┌─ Data shown

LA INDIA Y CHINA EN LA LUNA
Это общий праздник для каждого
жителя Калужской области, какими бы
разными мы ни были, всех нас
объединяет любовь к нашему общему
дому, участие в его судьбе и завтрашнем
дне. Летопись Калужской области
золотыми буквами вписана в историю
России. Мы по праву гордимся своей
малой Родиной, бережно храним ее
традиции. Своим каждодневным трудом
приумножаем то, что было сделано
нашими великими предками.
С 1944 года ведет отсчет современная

└─

**Task goal:** Return each line of the entries above that contains the word "области".

**Response to this task:**
жителя Калужской области, какими бы
дне. Летопись Калужской области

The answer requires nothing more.